2. Your point about prior EGFR therapy (”…although this doesn’t address the possibility that zactima may not be effective in patients who have already received an EGFR inhibitor.”) is actually the same as the one I made in my comment (”Unless there is evidence that prior exposure to Tarceva reduces the effectiveness of Zactima, then Zactima is another effective treatment that should be available.”) It is also an empirical question that we should be able to answer (without actual data, I’m at a major disadvantage in this discussion, as I cannot even begin to understand the argument about the biology, which would be about whether Zactima SHOULD be less effective in those who have already had Tarceva).
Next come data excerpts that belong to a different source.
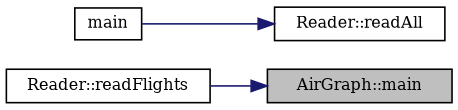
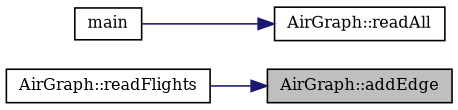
  digraph {
    fontname="DejaVu Serif"
    rankdir=RL
    node [color=black fillcolor=white fontname="DejaVu Serif" fontsize=10 shape=record style=filled]
    edge [color=midnightblue dir=back fontname="DejaVu Serif" fontsize=10 labelfontname=Helvetica labelfontsize=10 style=solid]
-   n1 [fillcolor=grey75 fontcolor=black height=0.2 label="AirGraph::main" width=0.4]
-   n2 [height=0.2 label="Reader::readFlights" width=0.4]
-   n3 [height=0.2 label="Reader::readAll" width=0.4]
+   n1 [fillcolor=grey75 fontcolor=black height=0.2 label="AirGraph::addEdge" width=0.4]
+   n2 [height=0.2 label="AirGraph::readFlights" width=0.4]
+   n3 [height=0.2 label="AirGraph::readAll" width=0.4]
    n4 [height=0.2 label=main width=0.4]
    n1 -> n2
    n3 -> n4
  }
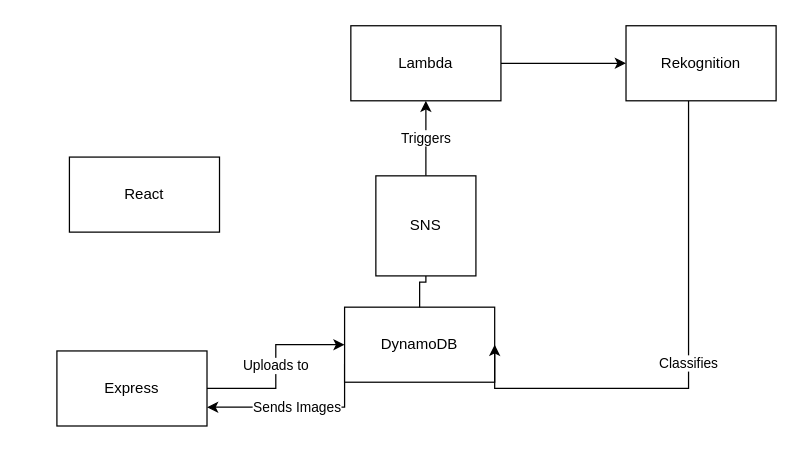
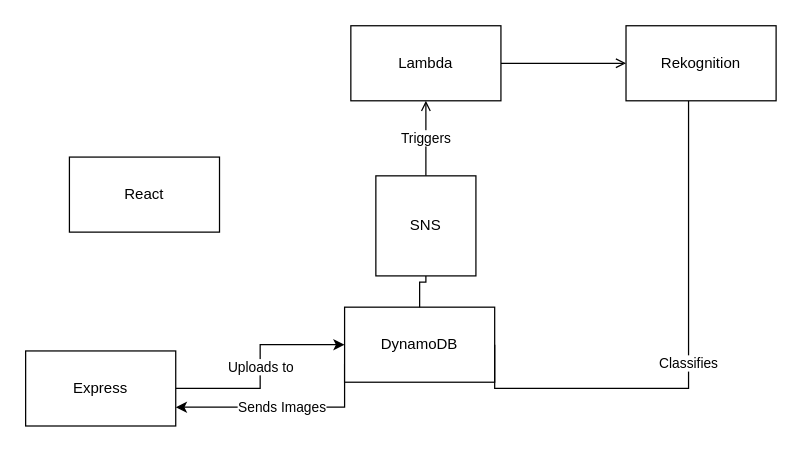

Unfortunately, the three studies that you summarize cannot help answer the empirical question. The two chemo-Zactima combination studies seem unlikely to have many patients who had first-line Tarceva (and those wouldn’t be representative anyway), so they’re no help. And the Zactima vs. Tarceva study was randomized and would have excluded patients with prior Tarceva. The study that would help answer the question would be the ZEPHYR study (Zactima vs. placebo). A subgroup analysis comparing those with prior EGFR inhibitors (primarily Tarceva) with others would answer that key question. Indeed, as I just now looked it up on clinicaltrials.gov, it appears that a requirement for the ZEPHYR study is previous exposure to an EGFR inhibitor. If I have the right study, then we will soon get the answer to our question.–Neil


zhufumama
Posted on November 21, 2008 at 11:32 am

I feel patients currently on Tarceva would be very interested in knowing the effectiveness of Zactima in patients who have already received an EGFR inhibitor. My mom is on Tarceva now, so I pay a special attention to posts related to “what after Tarceva?” in forums. I have seen many people asking this question and some people specifically mentioned that they are keeping an eye on Zactima.


Dr. West
Posted on November 21, 2008 at 1:50 pm

Neil and zhufumama,

I agree completely that zactima would/will represent a very meaningful improvement if it shows activity after prior EGFR inhibitor. And yes, the ZEPHYR trial should directly answer that question, since it does in fact require patients to have received prior EGFR inhibitor therapy (and I believe also allows prior avastin but not oral anti-VEGF therapies). My understanding is that ZEPHYR has completed accrual but that results aren’t expected to be reported until the second half of 2009. Unfortunately, I think we’ll need to keep waiting on this question of what to do after tarceva for a while longer. I believe that Bayer/Onyx, who are developing sorafenib (nexavar), are also carefully considering testing this agent as a 3rd or 4th line treatment vs. placebo, similar to ZEPHYR. They may have decided to move forward with this plan, but I don’t think they’ve got anything going at this time, so I expect we’ll be left grappling with just our judgment until at least late 2009.